From Carolyn Allmon I first met Len at one of the Forecasting Summits and signed up for the forecasting education track. I was impressed by his expertise and ability to teach, making methods and the accompanying mathematical concepts so clear and understandable. Following our initial meeting, Len asked me to serve on Foresight’s Practitioner Advisory Board, on which I serve to this day. Because he saw value in what I could contribute to the journal, Len invited me to review several books and pending articles over the years. His manner was always humble, helpful, kind, and thoughtful whenever we were in touch and I sought his input to a forecasting problem. He will be greatly missed by all of us practitioners as a resource and forecasting expert – but remains someone we can still call our friend!

From Simon Clarke I can’t quite place when I first met Len. I think it might have been when, needing an expert to convince an otherwise skeptical set of business stakeholders, he was drafted in to lend credibility and authority to what otherwise was going to be a tough sell. This started a 20-year connection that has spanned multiple conferences, speaking engagements, and training sessions. All of which were performed with great humor and a mischievous sparkle in his eye. The commitment to finding the bridge between the academic and practitioner communities is what I’m most grateful for. This has manifested itself in Foresight and conferences, and has been invaluable in educating and advancing the practitioner community in their understanding of what is possible.

On a personal note, I’m grateful for Len’s encouragement and belief that I have had something interesting to share even when I have thought my experiences and musings to be largely unremarkable. I also must thank him for his understanding and patience; I have not always been the most punctual or disciplined of contributors. He has an undeniable talent for extracting more from people than they ever thought possible, and that along with his editorial “suggestions” has made the breadth and quality of content as strong as it is. I hope that Len enjoys his retirement and can spend some quality time without looming deadlines and lagging input!

From Joe McConnell I met Len Tashman in (I believe) 2003, and he has truly been one of the finest people I know. Early on, Len knew I had a very ambitious vision about what could become of the field of forecasting in the realm of dynamic, competitive business. As I have worked out that vision over the years, Len has always been an enthusiastic and thoughtful supporter. Now, as I near fruition on that vision, I am most grateful for his friendship and collegiality! We share a love of fine wine and fine skiing. On one occasion, back in Sydney in 2004 at an ISF (abetted by more than a few opportunistic ISF attendees), we went through an entire case of assorted Shiraz – a good time was had by all. I look forward to topping that by a large margin.
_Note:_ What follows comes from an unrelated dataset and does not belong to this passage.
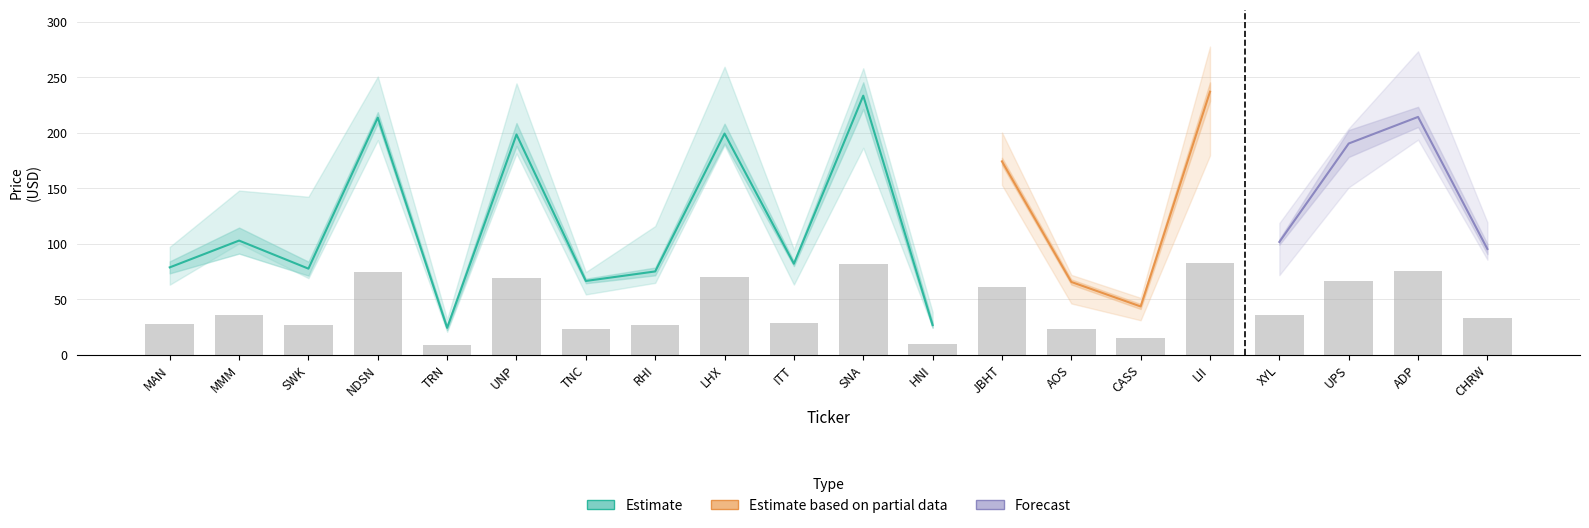

Reading left to right, extract all data points from this chart.

Price: 78.6	102.8	77.5	213.6	24.1	198.4	66.4	75.0	199.2	81.9	233.4	26.6	174.1	65.5	43.4	236.9	101.5	190.3	214.2	95.1
52-Week High: 97.1	147.8	142.3	250.6	31.8	244.5	74.4	115.8	259.4	94.9	258.1	38.3	200.2	71.9	51.2	277.6	118.6	203.8	273.4	119.2
52-Week Low: 63.0	100.2	68.9	193.3	20.5	181.3	54.2	64.7	188.7	63.1	186.4	24.6	152.9	46.1	30.9	179.5	71.7	150.8	193.7	85.5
Cheers!

From Mary Ellen Bridge Earlier in the fall, when I read through your wonderful summary of the history of  and the great tributes to the many people who have made it such a success, I realized you must have gone through several emotions in writing it—pride, satisfaction, sadness, perhaps relief? An ending to a big part of your life. Congratulations on all your achievements! Now and then I remember the actual physical meetings our small staff had, sometimes at your home in Charlotte, VT, and our conversations about the number of subscribers and the reactions of the board members to getting the fledgling publication off the ground. And thanks for offering me this copy editing job about 16 years ago. Though I often don’t understand all the articles, I constantly admire the expertise of the authors, as well as their writing abilities. Godspeed to you in whatever lies ahead, Len, and please keep in touch.